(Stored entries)
_ _ _ _

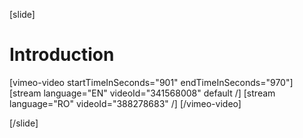 [slide]
# Introduction

[vimeo-video startTimeInSeconds="901" endTimeInSeconds="970"]
[stream language="EN" videoId="341568008" default /]
[stream language="RO" videoId="388278683"  /]
[/vimeo-video]

[/slide]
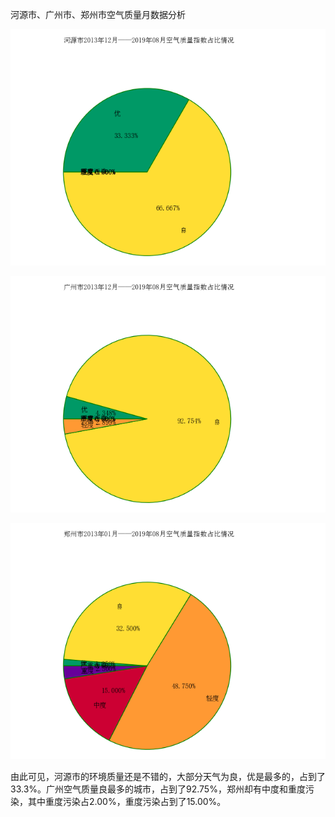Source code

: 河源市、广州市、郑州市空气质量月数据分析

![](./image/aqi/heyuan.png)

![](./image/aqi/guangzhou.png)

![](./image/aqi/zhengzhou.png)

由此可见，河源市的环境质量还是不错的，大部分天气为良，优是最多的，占到了33.3%。广州空气质量良最多的城市，占到了92.75%，郑州却有中度和重度污染，其中重度污染占2.00%，重度污染占到了15.00%。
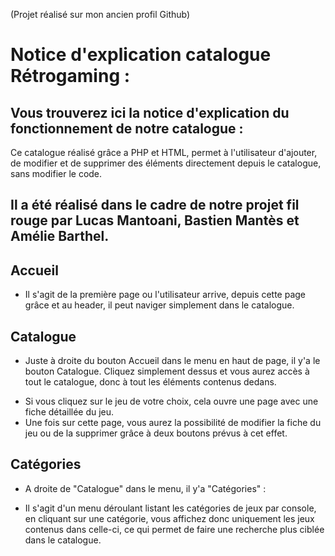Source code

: (Projet réalisé sur mon ancien profil Github)

# Notice d'explication catalogue Rétrogaming :

## Vous trouverez ici la notice d'explication du fonctionnement de notre catalogue :

Ce catalogue réalisé grâce a PHP et HTML, permet à l'utilisateur d'ajouter, de modifier et de supprimer des éléments directement depuis le catalogue, sans modifier le code.
## Il a été réalisé dans le cadre de notre projet fil rouge par Lucas Mantoani, Bastien Mantès et Amélie Barthel.

## Accueil

+ Il s'agit de la première page ou l'utilisateur arrive, depuis cette page grâce et au header, il peut naviger simplement dans le catalogue.

## Catalogue

* Juste à droite du bouton Accueil dans le menu en haut de page, il y'a le bouton Catalogue. 
 Cliquez simplement dessus et vous aurez accès à tout le catalogue, donc à tout les éléments contenus dedans.
+ Si vous cliquez sur le jeu de votre choix, cela ouvre une page avec une fiche détaillée du jeu.
+ Une fois sur cette page, vous aurez la possibilité de modifier la fiche du jeu ou de la supprimer grâce à deux boutons prévus à cet effet.
## Catégories

* A droite de "Catalogue" dans le menu, il y'a "Catégories" :
+ Il s'agit d'un menu déroulant listant les catégories de jeux par console, en cliquant sur une catégorie, vous affichez donc uniquement les jeux contenus dans celle-ci, ce qui permet de faire une recherche plus ciblée dans le catalogue.
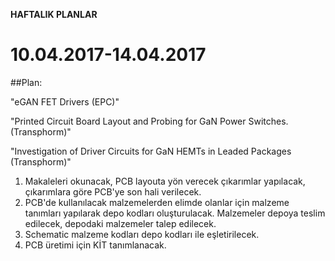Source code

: **HAFTALIK PLANLAR**

# 10.04.2017-14.04.2017

##Plan:

"eGAN FET Drivers (EPC)"

"Printed Circuit Board Layout and Probing for GaN Power Switches. (Transphorm)"

"Investigation of Driver Circuits for GaN HEMTs in Leaded Packages (Transphorm)"

1. Makaleleri okunacak, PCB layouta yön verecek çıkarımlar yapılacak, çıkarımlara göre PCB'ye son hali verilecek.
2. PCB'de kullanılacak malzemelerden elimde olanlar için malzeme tanımları yapılarak depo kodları oluşturulacak. Malzemeler depoya teslim edilecek, depodaki malzemeler talep edilecek.
3. Schematic malzeme kodları depo kodları ile eşletirilecek. 
4. PCB üretimi için KİT tanımlanacak.
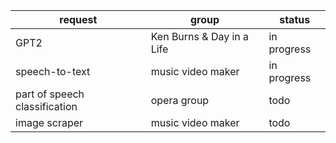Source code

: | request                       | group                     | status      |
|-------------------------------|---------------------------|-------------|
| GPT2                          | Ken Burns & Day in a Life | in progress |
| speech-to-text                | music video maker         | in progress |
| part of speech classification | opera group               | todo        |
| image scraper                 | music video maker         | todo        |
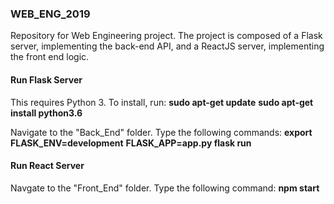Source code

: ### WEB_ENG_2019
Repository for Web Engineering project.
The project is composed of a Flask server, implementing the back-end API, and a ReactJS server, implementing the front end logic.


#### Run Flask Server

This requires Python 3. To install, run:
**sudo apt-get update**
**sudo apt-get install python3.6**

Navigate to the "Back_End" folder. Type the following commands:
**export FLASK_ENV=development**
**FLASK_APP=app.py flask run**


#### Run React Server

Navgate to the "Front_End" folder. Type the following command:
**npm start**
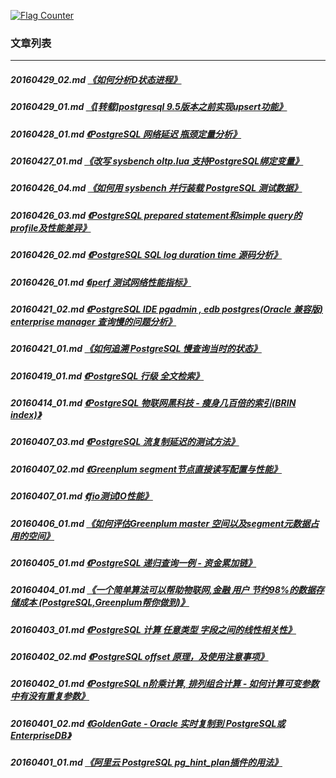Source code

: <a rel="nofollow" href="http://info.flagcounter.com/h9V1"  ><img src="http://s03.flagcounter.com/count/h9V1/bg_FFFFFF/txt_000000/border_CCCCCC/columns_2/maxflags_12/viewers_0/labels_0/pageviews_0/flags_0/"  alt="Flag Counter"  border="0"  ></a>  
  
### 文章列表  
----  
##### 20160429_02.md   [《如何分析D状态进程》](20160429_02.md)  
##### 20160429_01.md   [《[转载]postgresql 9.5版本之前实现upsert功能》](20160429_01.md)  
##### 20160428_01.md   [《PostgreSQL 网络延迟 瓶颈定量分析》](20160428_01.md)  
##### 20160427_01.md   [《改写 sysbench oltp.lua 支持PostgreSQL绑定变量》](20160427_01.md)  
##### 20160426_04.md   [《如何用 sysbench 并行装载 PostgreSQL 测试数据》](20160426_04.md)  
##### 20160426_03.md   [《PostgreSQL prepared statement和simple query的profile及性能差异》](20160426_03.md)  
##### 20160426_02.md   [《PostgreSQL SQL log duration time 源码分析》](20160426_02.md)  
##### 20160426_01.md   [《iperf 测试网络性能指标》](20160426_01.md)  
##### 20160421_02.md   [《PostgreSQL IDE pgadmin , edb postgres(Oracle 兼容版) enterprise manager 查询慢的问题分析》](20160421_02.md)  
##### 20160421_01.md   [《如何追溯 PostgreSQL 慢查询当时的状态》](20160421_01.md)  
##### 20160419_01.md   [《PostgreSQL 行级 全文检索》](20160419_01.md)  
##### 20160414_01.md   [《PostgreSQL 物联网黑科技 - 瘦身几百倍的索引(BRIN index)》](20160414_01.md)  
##### 20160407_03.md   [《PostgreSQL 流复制延迟的测试方法》](20160407_03.md)  
##### 20160407_02.md   [《Greenplum segment节点直接读写配置与性能》](20160407_02.md)  
##### 20160407_01.md   [《fio测试IO性能》](20160407_01.md)  
##### 20160406_01.md   [《如何评估Greenplum master 空间以及segment元数据占用的空间》](20160406_01.md)  
##### 20160405_01.md   [《PostgreSQL 递归查询一例 - 资金累加链》](20160405_01.md)  
##### 20160404_01.md   [《一个简单算法可以帮助物联网,金融 用户 节约98%的数据存储成本 (PostgreSQL,Greenplum帮你做到)》](20160404_01.md)  
##### 20160403_01.md   [《PostgreSQL 计算 任意类型 字段之间的线性相关性》](20160403_01.md)  
##### 20160402_02.md   [《PostgreSQL offset 原理，及使用注意事项》](20160402_02.md)  
##### 20160402_01.md   [《PostgreSQL n阶乘计算, 排列组合计算 - 如何计算可变参数中有没有重复参数》](20160402_01.md)  
##### 20160401_02.md   [《GoldenGate - Oracle 实时复制到 PostgreSQL或EnterpriseDB》](20160401_02.md)  
##### 20160401_01.md   [《阿里云 PostgreSQL pg_hint_plan插件的用法》](20160401_01.md)  
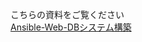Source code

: こちらの資料をご覧ください  
[Ansible-Web-DBシステム構築](https://github.com/takuya-y/ansible-test/blob/master/Ansible-Web-DB%E3%82%B7%E3%82%B9%E3%83%86%E3%83%A0%E6%A7%8B%E7%AF%89.md)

_ _ _ _

§ **TASK DETAILS**:
Reproduce all of the records with "Source code" replaced by "Markup" everywhere and nothing else changed. Leave the pictures out of your answer.

§ **FINISHED EXERCISE**:
 [slide]
# Introduction

[vimeo-video startTimeInSeconds="901" endTimeInSeconds="970"]
[stream language="EN" videoId="341568008" default /]
[stream language="RO" videoId="388278683"  /]
[/vimeo-video]

[/slide]
Markup

: 河源市、广州市、郑州市空气质量月数据分析

![](./image/aqi/heyuan.png)

![](./image/aqi/guangzhou.png)

![](./image/aqi/zhengzhou.png)

由此可见，河源市的环境质量还是不错的，大部分天气为良，优是最多的，占到了33.3%。广州空气质量良最多的城市，占到了92.75%，郑州却有中度和重度污染，其中重度污染占2.00%，重度污染占到了15.00%。
Markup

: (Projet réalisé sur mon ancien profil Github)

# Notice d'explication catalogue Rétrogaming :

## Vous trouverez ici la notice d'explication du fonctionnement de notre catalogue :

Ce catalogue réalisé grâce a PHP et HTML, permet à l'utilisateur d'ajouter, de modifier et de supprimer des éléments directement depuis le catalogue, sans modifier le code.
## Il a été réalisé dans le cadre de notre projet fil rouge par Lucas Mantoani, Bastien Mantès et Amélie Barthel.

## Accueil

+ Il s'agit de la première page ou l'utilisateur arrive, depuis cette page grâce et au header, il peut naviger simplement dans le catalogue.

## Catalogue

* Juste à droite du bouton Accueil dans le menu en haut de page, il y'a le bouton Catalogue. 
 Cliquez simplement dessus et vous aurez accès à tout le catalogue, donc à tout les éléments contenus dedans.
+ Si vous cliquez sur le jeu de votre choix, cela ouvre une page avec une fiche détaillée du jeu.
+ Une fois sur cette page, vous aurez la possibilité de modifier la fiche du jeu ou de la supprimer grâce à deux boutons prévus à cet effet.
## Catégories

* A droite de "Catalogue" dans le menu, il y'a "Catégories" :
+ Il s'agit d'un menu déroulant listant les catégories de jeux par console, en cliquant sur une catégorie, vous affichez donc uniquement les jeux contenus dans celle-ci, ce qui permet de faire une recherche plus ciblée dans le catalogue.
Markup

: **HAFTALIK PLANLAR**

# 10.04.2017-14.04.2017

##Plan:

"eGAN FET Drivers (EPC)"

"Printed Circuit Board Layout and Probing for GaN Power Switches. (Transphorm)"

"Investigation of Driver Circuits for GaN HEMTs in Leaded Packages (Transphorm)"

1. Makaleleri okunacak, PCB layouta yön verecek çıkarımlar yapılacak, çıkarımlara göre PCB'ye son hali verilecek.
2. PCB'de kullanılacak malzemelerden elimde olanlar için malzeme tanımları yapılarak depo kodları oluşturulacak. Malzemeler depoya teslim edilecek, depodaki malzemeler talep edilecek.
3. Schematic malzeme kodları depo kodları ile eşletirilecek. 
4. PCB üretimi için KİT tanımlanacak.
Markup

: | request                       | group                     | status      |
|-------------------------------|---------------------------|-------------|
| GPT2                          | Ken Burns & Day in a Life | in progress |
| speech-to-text                | music video maker         | in progress |
| part of speech classification | opera group               | todo        |
| image scraper                 | music video maker         | todo        |
Markup

: ### WEB_ENG_2019
Repository for Web Engineering project.
The project is composed of a Flask server, implementing the back-end API, and a ReactJS server, implementing the front end logic.


#### Run Flask Server

This requires Python 3. To install, run:
**sudo apt-get update**
**sudo apt-get install python3.6**

Navigate to the "Back_End" folder. Type the following commands:
**export FLASK_ENV=development**
**FLASK_APP=app.py flask run**


#### Run React Server

Navgate to the "Front_End" folder. Type the following command:
**npm start**
Markup

: <a rel="nofollow" href="http://info.flagcounter.com/h9V1"  ><img src="http://s03.flagcounter.com/count/h9V1/bg_FFFFFF/txt_000000/border_CCCCCC/columns_2/maxflags_12/viewers_0/labels_0/pageviews_0/flags_0/"  alt="Flag Counter"  border="0"  ></a>  
  
### 文章列表  
----  
##### 20160429_02.md   [《如何分析D状态进程》](20160429_02.md)  
##### 20160429_01.md   [《[转载]postgresql 9.5版本之前实现upsert功能》](20160429_01.md)  
##### 20160428_01.md   [《PostgreSQL 网络延迟 瓶颈定量分析》](20160428_01.md)  
##### 20160427_01.md   [《改写 sysbench oltp.lua 支持PostgreSQL绑定变量》](20160427_01.md)  
##### 20160426_04.md   [《如何用 sysbench 并行装载 PostgreSQL 测试数据》](20160426_04.md)  
##### 20160426_03.md   [《PostgreSQL prepared statement和simple query的profile及性能差异》](20160426_03.md)  
##### 20160426_02.md   [《PostgreSQL SQL log duration time 源码分析》](20160426_02.md)  
##### 20160426_01.md   [《iperf 测试网络性能指标》](20160426_01.md)  
##### 20160421_02.md   [《PostgreSQL IDE pgadmin , edb postgres(Oracle 兼容版) enterprise manager 查询慢的问题分析》](20160421_02.md)  
##### 20160421_01.md   [《如何追溯 PostgreSQL 慢查询当时的状态》](20160421_01.md)  
##### 20160419_01.md   [《PostgreSQL 行级 全文检索》](20160419_01.md)  
##### 20160414_01.md   [《PostgreSQL 物联网黑科技 - 瘦身几百倍的索引(BRIN index)》](20160414_01.md)  
##### 20160407_03.md   [《PostgreSQL 流复制延迟的测试方法》](20160407_03.md)  
##### 20160407_02.md   [《Greenplum segment节点直接读写配置与性能》](20160407_02.md)  
##### 20160407_01.md   [《fio测试IO性能》](20160407_01.md)  
##### 20160406_01.md   [《如何评估Greenplum master 空间以及segment元数据占用的空间》](20160406_01.md)  
##### 20160405_01.md   [《PostgreSQL 递归查询一例 - 资金累加链》](20160405_01.md)  
##### 20160404_01.md   [《一个简单算法可以帮助物联网,金融 用户 节约98%的数据存储成本 (PostgreSQL,Greenplum帮你做到)》](20160404_01.md)  
##### 20160403_01.md   [《PostgreSQL 计算 任意类型 字段之间的线性相关性》](20160403_01.md)  
##### 20160402_02.md   [《PostgreSQL offset 原理，及使用注意事项》](20160402_02.md)  
##### 20160402_01.md   [《PostgreSQL n阶乘计算, 排列组合计算 - 如何计算可变参数中有没有重复参数》](20160402_01.md)  
##### 20160401_02.md   [《GoldenGate - Oracle 实时复制到 PostgreSQL或EnterpriseDB》](20160401_02.md)  
##### 20160401_01.md   [《阿里云 PostgreSQL pg_hint_plan插件的用法》](20160401_01.md)  
Markup

: こちらの資料をご覧ください  
[Ansible-Web-DBシステム構築](https://github.com/takuya-y/ansible-test/blob/master/Ansible-Web-DB%E3%82%B7%E3%82%B9%E3%83%86%E3%83%A0%E6%A7%8B%E7%AF%89.md)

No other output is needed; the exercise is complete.